I walked to the pub. The air was thick with the smell of blossom, and people smiled as they passed me on the street. I couldn’t raise a single greeting in return. I just knew I couldn’t stay in that house, alone with my thoughts. I found the Triathlon Terrors all in the beer garden, their two tables pushed together in a dappled corner, arms and legs spilling off the ends in sinewy pink angles. I got a few polite nods (none from the women) and Patrick stood, creating a small space for me beside him. I realized I really wished Treena was around.

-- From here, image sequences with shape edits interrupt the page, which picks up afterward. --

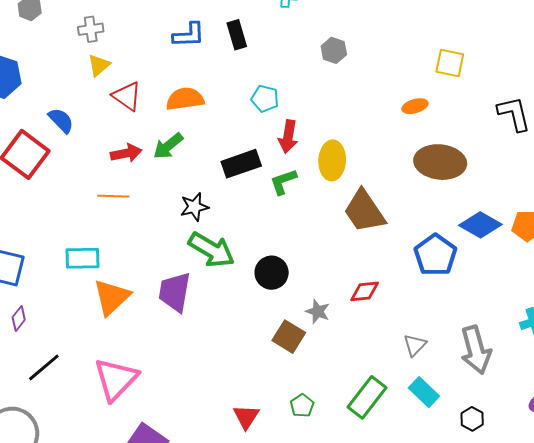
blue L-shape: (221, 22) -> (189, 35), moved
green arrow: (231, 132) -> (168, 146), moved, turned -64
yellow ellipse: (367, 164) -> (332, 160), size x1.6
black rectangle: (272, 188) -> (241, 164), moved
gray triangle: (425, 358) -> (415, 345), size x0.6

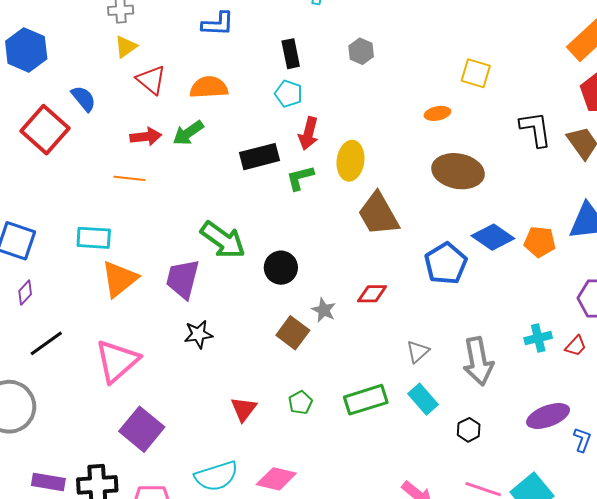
black rectangle: (237, 35) -> (291, 54), moved
black star: (194, 207) -> (198, 334), moved
green rectangle: (367, 397) -> (366, 400), turned 30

The pub garden was full, with that peculiarly English mix of braying students and post-work salesmen in their shirtsleeves. This pub was a favourite with tourists, and among the English voices were a variety of other accents – Italian, French, American. From the west wall they could see the castle, and – just as they did every summer – the tourists were lining up for photographs with it behind them in the distance.
‘I wasn’t expecting you. Do you want a drink?’
‘In a minute.’ I just wanted to sit there, to let my head rest against Patrick. I wanted to feel like I used to feel – normal, untroubled. I wanted not to think about death.
‘I broke my best time today. Fifteen miles in just 79.2 minutes.’